We asked our questions, I left there with some odd reassurance that just because she had a mutation with her CDKL5 gene did not mean she would have any of the ugly possible disorders assigned to the gene.
Then I went online and typed in those 5 seemingly innocent letters, that in combination are no better off than a death sentence to a parent of a 2 month old baby. And it was at that moment that I realized, sometimes it is better to be blissfully ignorant...sometimes it is better to not have all the answers, to not know the why." - Originally posted on April 19, 2015
4 years have passed since we were given an answer. An answer that over the years has been used and honestly overly abused to explain why she has seizures, why her stomach doesn't work, why she requires feeds directly into her bloodstream, why her eyes make wonky movements, why she has cortical vision impairment, why she does not sit, why she does not talk, why she does not have functional use of her hands, why she has low tone, why she cannot run outside and play with her siblings, why she does not interact with others in a typical fashion, why she has poor bone mineralization, why she is failure to thrive, and why one day I will have to bury my daughter.
I wish the diagnosis had explained why it had to be her, the best way to treat all of the problems it has brought into her life, and at the very least given her a voice to let us know if she agrees with our management decisions, how the medications make her feel, if we truly are giving her a better quality of life, if the procedures have been worth it, and if she wants us to keep doing what we are doing.
I have found myself wondering over these past 4 years, what good has knowing the cause actually done for her? We dove right in thinking knowing when she was 8 weeks old would actually make a difference for her. We clung to the (few) children we saw crawling, walking, and saying words, whose parents said that intensive therapy is what made the difference. I convinced myself that Sonzee was young enough, surely she could beat the odds. Except over these past 4 years, I have learned that no amount of intensive therapies, money, will power or determination can compete with her specific mutation. It's helped our family cope, but it hasn't healed our hearts.

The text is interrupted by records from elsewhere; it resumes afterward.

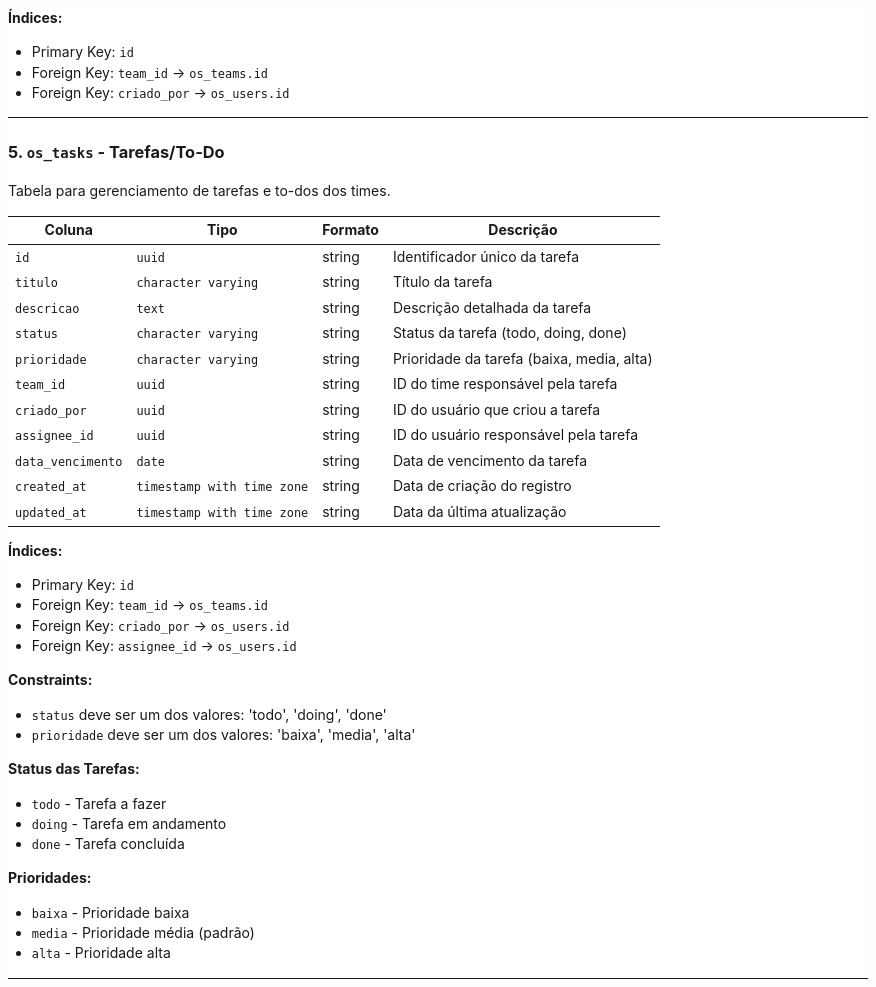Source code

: **Índices:**
- Primary Key: `id`
- Foreign Key: `team_id` → `os_teams.id`
- Foreign Key: `criado_por` → `os_users.id`

---

### 5. `os_tasks` - Tarefas/To-Do
Tabela para gerenciamento de tarefas e to-dos dos times.

| Coluna | Tipo | Formato | Descrição |
|--------|------|---------|-----------|
| `id` | `uuid` | string | Identificador único da tarefa |
| `titulo` | `character varying` | string | Título da tarefa |
| `descricao` | `text` | string | Descrição detalhada da tarefa |
| `status` | `character varying` | string | Status da tarefa (todo, doing, done) |
| `prioridade` | `character varying` | string | Prioridade da tarefa (baixa, media, alta) |
| `team_id` | `uuid` | string | ID do time responsável pela tarefa |
| `criado_por` | `uuid` | string | ID do usuário que criou a tarefa |
| `assignee_id` | `uuid` | string | ID do usuário responsável pela tarefa |
| `data_vencimento` | `date` | string | Data de vencimento da tarefa |
| `created_at` | `timestamp with time zone` | string | Data de criação do registro |
| `updated_at` | `timestamp with time zone` | string | Data da última atualização |

**Índices:**
- Primary Key: `id`
- Foreign Key: `team_id` → `os_teams.id`
- Foreign Key: `criado_por` → `os_users.id`
- Foreign Key: `assignee_id` → `os_users.id`

**Constraints:**
- `status` deve ser um dos valores: 'todo', 'doing', 'done'
- `prioridade` deve ser um dos valores: 'baixa', 'media', 'alta'

**Status das Tarefas:**
- `todo` - Tarefa a fazer
- `doing` - Tarefa em andamento
- `done` - Tarefa concluída

**Prioridades:**
- `baixa` - Prioridade baixa
- `media` - Prioridade média (padrão)
- `alta` - Prioridade alta

---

While we have spent 4 years gaining an extended family that stretches around the entire world, we have mourned the loss of TOO MANY siblings. We have spent 4 years knowing that there is no cure, that there is no specific medication or treatment that can replace her mutated CDKL5 gene, that there is no way to stop her intractable epilepsy, and that there is absolutely nothing we can do to ease any of this for her. We have spent 4 years clinging to hope of what I am not even exactly sure, but I suppose hope that all of this will change?
Of all the answers that we were given on April 16, 2015, I wish one of them had been, the results of the infant and child epilepsy panel did not yield any results.